What is being asked: Take the data below and extract the lines from the one with "86: (327, 1273)" to the one with "130: (534, 1312)", inclusive, exactly as written.

Extracted material:
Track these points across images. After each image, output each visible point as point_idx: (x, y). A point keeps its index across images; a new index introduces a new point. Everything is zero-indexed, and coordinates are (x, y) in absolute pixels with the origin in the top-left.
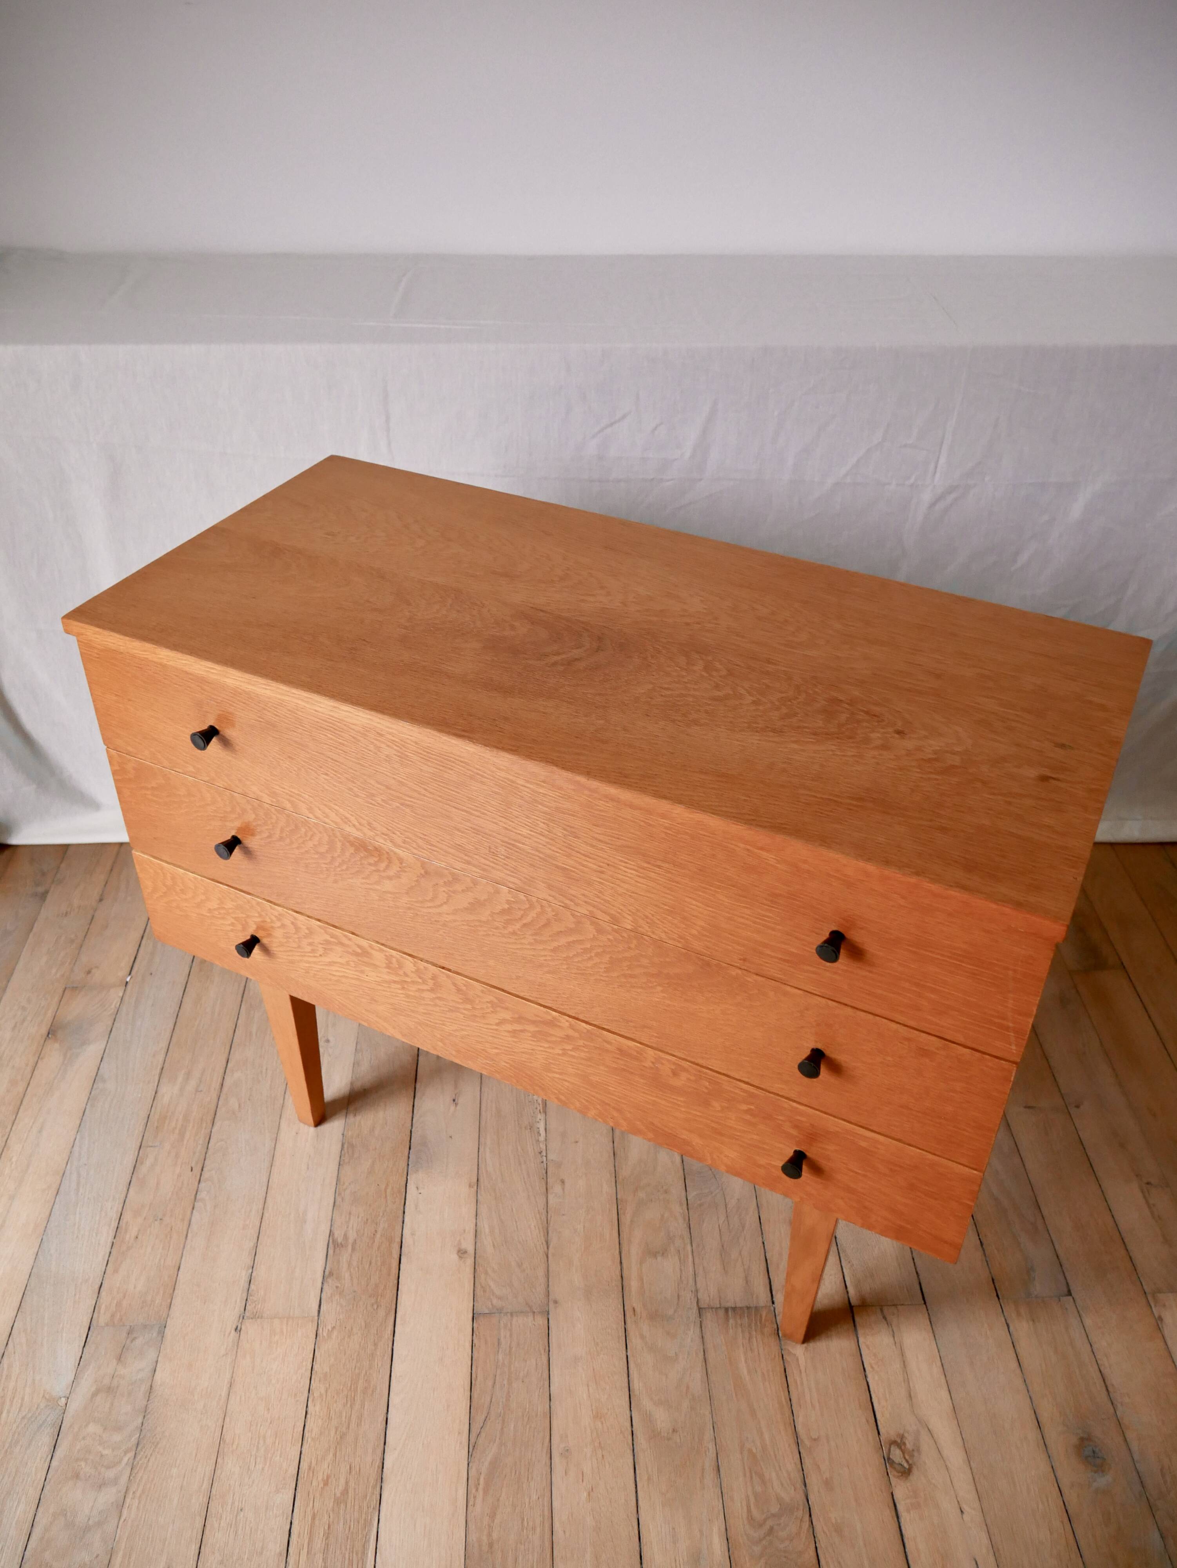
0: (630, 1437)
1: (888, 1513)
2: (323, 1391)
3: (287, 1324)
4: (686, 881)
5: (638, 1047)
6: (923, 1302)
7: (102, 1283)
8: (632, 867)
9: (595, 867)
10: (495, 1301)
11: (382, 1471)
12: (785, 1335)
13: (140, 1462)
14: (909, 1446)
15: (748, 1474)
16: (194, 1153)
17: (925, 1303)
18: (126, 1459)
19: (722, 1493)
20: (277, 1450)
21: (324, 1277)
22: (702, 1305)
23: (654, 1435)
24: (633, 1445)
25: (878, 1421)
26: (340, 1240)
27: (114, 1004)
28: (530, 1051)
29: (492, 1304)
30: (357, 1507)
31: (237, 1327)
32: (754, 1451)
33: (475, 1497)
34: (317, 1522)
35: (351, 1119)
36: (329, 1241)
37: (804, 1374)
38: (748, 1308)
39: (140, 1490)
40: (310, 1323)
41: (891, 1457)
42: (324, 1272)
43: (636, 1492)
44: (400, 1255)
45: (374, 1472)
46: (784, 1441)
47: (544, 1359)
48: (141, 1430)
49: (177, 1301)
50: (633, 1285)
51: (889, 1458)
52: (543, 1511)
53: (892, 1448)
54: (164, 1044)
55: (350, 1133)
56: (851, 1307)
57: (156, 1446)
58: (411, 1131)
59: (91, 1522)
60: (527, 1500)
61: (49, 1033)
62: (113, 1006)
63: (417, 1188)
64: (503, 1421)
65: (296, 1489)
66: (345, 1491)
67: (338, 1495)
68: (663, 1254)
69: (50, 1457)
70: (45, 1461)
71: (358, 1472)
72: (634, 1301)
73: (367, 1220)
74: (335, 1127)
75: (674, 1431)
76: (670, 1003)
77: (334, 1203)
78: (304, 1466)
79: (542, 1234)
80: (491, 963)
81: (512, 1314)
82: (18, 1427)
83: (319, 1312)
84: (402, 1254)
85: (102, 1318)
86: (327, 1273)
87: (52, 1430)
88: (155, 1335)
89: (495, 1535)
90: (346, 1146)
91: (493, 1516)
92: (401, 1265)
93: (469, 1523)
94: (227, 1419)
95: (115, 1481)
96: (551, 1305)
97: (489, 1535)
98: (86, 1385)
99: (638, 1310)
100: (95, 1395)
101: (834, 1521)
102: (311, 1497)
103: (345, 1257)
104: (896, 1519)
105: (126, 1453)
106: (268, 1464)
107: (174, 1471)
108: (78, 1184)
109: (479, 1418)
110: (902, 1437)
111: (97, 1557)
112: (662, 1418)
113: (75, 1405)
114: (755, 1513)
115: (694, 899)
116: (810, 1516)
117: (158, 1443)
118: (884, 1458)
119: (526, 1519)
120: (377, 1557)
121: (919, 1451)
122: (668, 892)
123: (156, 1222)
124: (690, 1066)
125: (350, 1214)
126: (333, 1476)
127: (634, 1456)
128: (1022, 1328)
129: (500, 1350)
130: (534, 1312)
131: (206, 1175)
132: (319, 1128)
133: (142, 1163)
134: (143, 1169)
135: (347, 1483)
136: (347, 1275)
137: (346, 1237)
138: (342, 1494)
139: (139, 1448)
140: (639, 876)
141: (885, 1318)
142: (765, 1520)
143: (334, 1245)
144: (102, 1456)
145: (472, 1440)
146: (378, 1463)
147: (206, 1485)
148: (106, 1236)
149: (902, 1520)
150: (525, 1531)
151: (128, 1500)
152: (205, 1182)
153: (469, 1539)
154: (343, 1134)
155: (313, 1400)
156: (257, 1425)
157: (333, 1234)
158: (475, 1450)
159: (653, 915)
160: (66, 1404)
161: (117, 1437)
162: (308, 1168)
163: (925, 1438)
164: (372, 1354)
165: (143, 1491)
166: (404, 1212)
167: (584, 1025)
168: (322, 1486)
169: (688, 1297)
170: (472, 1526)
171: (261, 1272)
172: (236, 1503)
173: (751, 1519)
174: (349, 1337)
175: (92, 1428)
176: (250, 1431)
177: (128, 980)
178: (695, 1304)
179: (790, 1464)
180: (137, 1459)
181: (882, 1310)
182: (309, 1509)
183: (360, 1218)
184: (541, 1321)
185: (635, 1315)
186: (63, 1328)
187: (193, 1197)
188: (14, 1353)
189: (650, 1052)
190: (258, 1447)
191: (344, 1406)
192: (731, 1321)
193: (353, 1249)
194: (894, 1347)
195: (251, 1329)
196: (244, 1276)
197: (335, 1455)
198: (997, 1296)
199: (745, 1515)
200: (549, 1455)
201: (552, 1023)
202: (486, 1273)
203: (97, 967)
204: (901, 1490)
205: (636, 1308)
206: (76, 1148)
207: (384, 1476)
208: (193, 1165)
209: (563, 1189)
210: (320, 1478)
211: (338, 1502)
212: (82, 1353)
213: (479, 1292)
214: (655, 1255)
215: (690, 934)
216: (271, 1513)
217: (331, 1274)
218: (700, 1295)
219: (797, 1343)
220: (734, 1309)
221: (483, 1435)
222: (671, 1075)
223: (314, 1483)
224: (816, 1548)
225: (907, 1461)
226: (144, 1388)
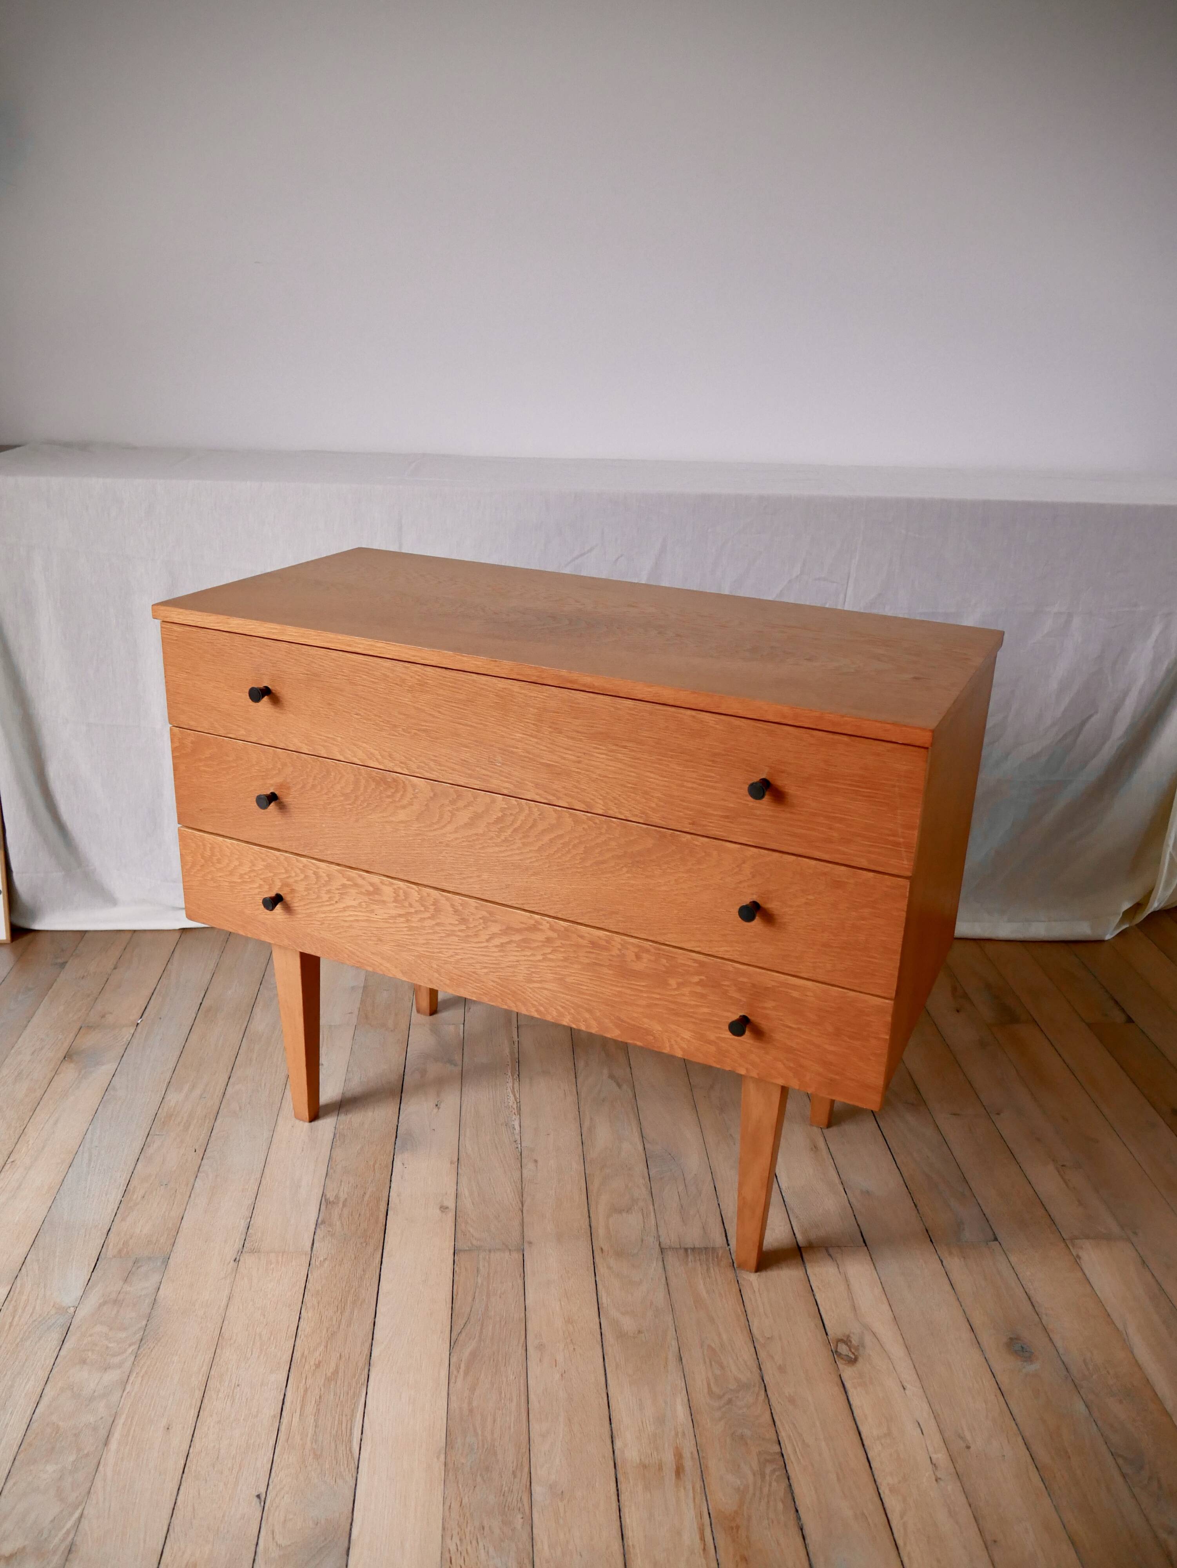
0: (600, 1336)
1: (837, 1390)
2: (315, 1303)
3: (283, 1256)
4: (646, 757)
5: (607, 936)
6: (864, 1245)
7: (110, 1229)
8: (605, 752)
9: (573, 757)
10: (475, 1242)
11: (370, 1359)
12: (739, 1266)
13: (144, 1352)
14: (855, 1341)
15: (708, 1363)
16: (198, 1140)
17: (866, 1245)
18: (130, 1350)
19: (684, 1375)
20: (273, 1344)
21: (316, 1225)
22: (663, 1246)
23: (621, 1335)
24: (602, 1342)
25: (826, 1327)
26: (331, 1199)
27: (126, 1038)
28: (515, 963)
29: (472, 1244)
30: (346, 1384)
31: (236, 1259)
32: (713, 1345)
33: (456, 1377)
34: (309, 1393)
35: (342, 1117)
36: (321, 1200)
37: (757, 1294)
38: (706, 1248)
39: (143, 1371)
40: (304, 1256)
41: (838, 1350)
42: (317, 1221)
43: (606, 1374)
44: (387, 1210)
45: (363, 1360)
46: (741, 1340)
47: (520, 1282)
48: (145, 1330)
49: (180, 1240)
50: (601, 1232)
51: (836, 1352)
52: (519, 1387)
53: (839, 1345)
54: (171, 1066)
55: (341, 1127)
56: (799, 1248)
57: (159, 1341)
58: (397, 1126)
59: (96, 1394)
60: (505, 1380)
61: (65, 1057)
62: (125, 1040)
63: (403, 1164)
64: (482, 1325)
65: (289, 1371)
66: (336, 1372)
67: (329, 1374)
68: (627, 1212)
69: (59, 1348)
70: (54, 1351)
71: (347, 1359)
72: (601, 1240)
73: (357, 1186)
74: (326, 1124)
75: (639, 1332)
76: (634, 882)
77: (327, 1174)
78: (297, 1355)
79: (517, 1197)
80: (485, 876)
81: (490, 1251)
82: (29, 1327)
83: (312, 1248)
84: (389, 1209)
85: (110, 1251)
86: (320, 1221)
87: (61, 1330)
88: (158, 1264)
89: (475, 1404)
90: (337, 1136)
91: (473, 1389)
92: (388, 1217)
93: (451, 1396)
94: (226, 1322)
95: (120, 1365)
96: (526, 1245)
97: (470, 1403)
98: (94, 1298)
99: (605, 1248)
100: (101, 1305)
101: (787, 1395)
102: (304, 1376)
103: (336, 1211)
104: (844, 1394)
105: (130, 1346)
106: (264, 1353)
107: (176, 1358)
108: (90, 1160)
109: (461, 1322)
110: (848, 1336)
111: (102, 1418)
112: (628, 1324)
113: (82, 1313)
114: (715, 1389)
115: (651, 772)
116: (766, 1391)
117: (160, 1339)
118: (832, 1351)
119: (503, 1393)
120: (365, 1418)
121: (863, 1346)
122: (632, 769)
123: (162, 1187)
124: (651, 945)
125: (341, 1181)
126: (324, 1361)
127: (603, 1349)
128: (955, 1263)
129: (479, 1275)
130: (510, 1250)
131: (207, 1154)
132: (313, 1123)
133: (149, 1146)
134: (150, 1151)
135: (337, 1366)
136: (338, 1223)
137: (337, 1197)
138: (333, 1374)
139: (143, 1342)
140: (609, 760)
141: (830, 1255)
142: (724, 1394)
143: (325, 1202)
144: (107, 1347)
145: (454, 1338)
146: (366, 1351)
147: (205, 1368)
148: (115, 1195)
149: (850, 1394)
150: (503, 1401)
151: (132, 1379)
152: (207, 1159)
153: (451, 1406)
154: (335, 1128)
155: (306, 1309)
156: (253, 1326)
157: (326, 1195)
158: (456, 1344)
159: (620, 795)
160: (75, 1312)
161: (122, 1335)
162: (303, 1150)
163: (868, 1339)
164: (361, 1278)
165: (146, 1372)
166: (391, 1181)
167: (561, 922)
168: (314, 1368)
169: (651, 1240)
170: (453, 1398)
171: (258, 1220)
172: (234, 1381)
173: (710, 1392)
174: (340, 1265)
175: (99, 1328)
176: (247, 1330)
177: (139, 1022)
178: (658, 1246)
179: (747, 1354)
180: (141, 1350)
181: (827, 1251)
182: (302, 1385)
183: (350, 1185)
184: (517, 1256)
185: (602, 1252)
186: (73, 1259)
187: (196, 1169)
188: (27, 1276)
189: (618, 938)
190: (254, 1342)
191: (335, 1313)
192: (691, 1258)
193: (344, 1205)
194: (839, 1275)
195: (248, 1260)
196: (243, 1224)
197: (326, 1347)
198: (931, 1240)
199: (706, 1391)
200: (525, 1348)
201: (535, 928)
202: (467, 1223)
203: (111, 1013)
204: (848, 1373)
205: (604, 1249)
206: (88, 1136)
207: (372, 1362)
208: (197, 1148)
209: (537, 1167)
210: (312, 1363)
211: (328, 1380)
212: (91, 1276)
213: (459, 1235)
214: (620, 1212)
215: (649, 808)
216: (266, 1388)
217: (323, 1222)
218: (662, 1240)
219: (751, 1272)
220: (693, 1249)
221: (463, 1334)
222: (635, 960)
223: (307, 1367)
224: (772, 1413)
225: (853, 1353)
226: (148, 1301)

Answer:
86: (327, 1273)
87: (52, 1430)
88: (155, 1335)
89: (495, 1535)
90: (346, 1146)
91: (493, 1516)
92: (401, 1265)
93: (469, 1523)
94: (227, 1419)
95: (115, 1481)
96: (551, 1305)
97: (489, 1535)
98: (86, 1385)
99: (638, 1310)
100: (95, 1395)
101: (834, 1521)
102: (311, 1497)
103: (345, 1257)
104: (896, 1519)
105: (126, 1453)
106: (268, 1464)
107: (174, 1471)
108: (78, 1184)
109: (479, 1418)
110: (902, 1437)
111: (97, 1557)
112: (662, 1418)
113: (75, 1405)
114: (755, 1513)
115: (694, 899)
116: (810, 1516)
117: (158, 1443)
118: (884, 1458)
119: (526, 1519)
120: (377, 1557)
121: (919, 1451)
122: (668, 892)
123: (156, 1222)
124: (690, 1066)
125: (350, 1214)
126: (333, 1476)
127: (634, 1456)
128: (1022, 1328)
129: (500, 1350)
130: (534, 1312)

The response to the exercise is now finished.